Once the pictures are set aside, reproduce the entries below exactly.

(Excerpted data begins)

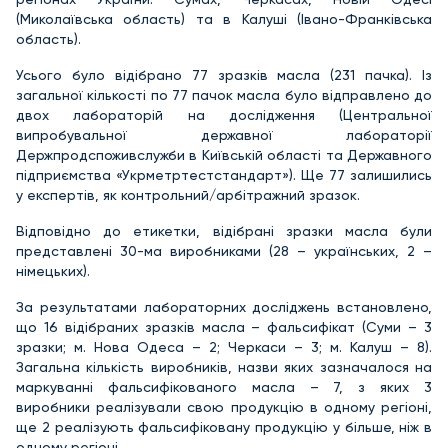
(Миколаївська область) та в Калуші (Івано-Франківська
область).
Усього було відібрано 77 зразків масла (231 пачка). Із
загальної кількості по 77 пачок масла було відправлено до
двох лабораторій на дослідження (Центральної
випробувальної державної лабораторії
Держпродспоживслужби в Київській області та Державного
підприємства «Укрметртестстандарт»). Ще 77 залишились
у експертів, як контрольний/арбітражний зразок.
Відповідно до етикетки, відібрані зразки масла були
представлені 30-ма виробниками (28 – українських, 2 –
німецьких).
За результатами лабораторних досліджень встановлено,
що 16 відібраних зразків масла – фальсифікат (Суми – 3
зразки; м. Нова Одеса – 2; Черкаси – 3; м. Калуш – 8).
Загальна кількість виробників, назви яких зазначалося на
маркуванні фальсифікованого масла – 7, з яких 3
виробники реалізували свою продукцію в одному регіоні,
ще 2 реалізують фальсифіковану продукцію у більше, ніж в
одному регіоні.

(Excerpted data ends)

* [Task output]:
(Миколаївська область) та в Калуші (Івано-Франківська
область).
Усього було відібрано 77 зразків масла (231 пачка). Із
загальної кількості по 77 пачок масла було відправлено до
двох лабораторій на дослідження (Центральної
випробувальної державної лабораторії
Держпродспоживслужби в Київській області та Державного
підприємства «Укрметртестстандарт»). Ще 77 залишились
у експертів, як контрольний/арбітражний зразок.
Відповідно до етикетки, відібрані зразки масла були
представлені 30-ма виробниками (28 – українських, 2 –
німецьких).
За результатами лабораторних досліджень встановлено,
що 16 відібраних зразків масла – фальсифікат (Суми – 3
зразки; м. Нова Одеса – 2; Черкаси – 3; м. Калуш – 8).
Загальна кількість виробників, назви яких зазначалося на
маркуванні фальсифікованого масла – 7, з яких 3
виробники реалізували свою продукцію в одному регіоні,
ще 2 реалізують фальсифіковану продукцію у більше, ніж в
одному регіоні.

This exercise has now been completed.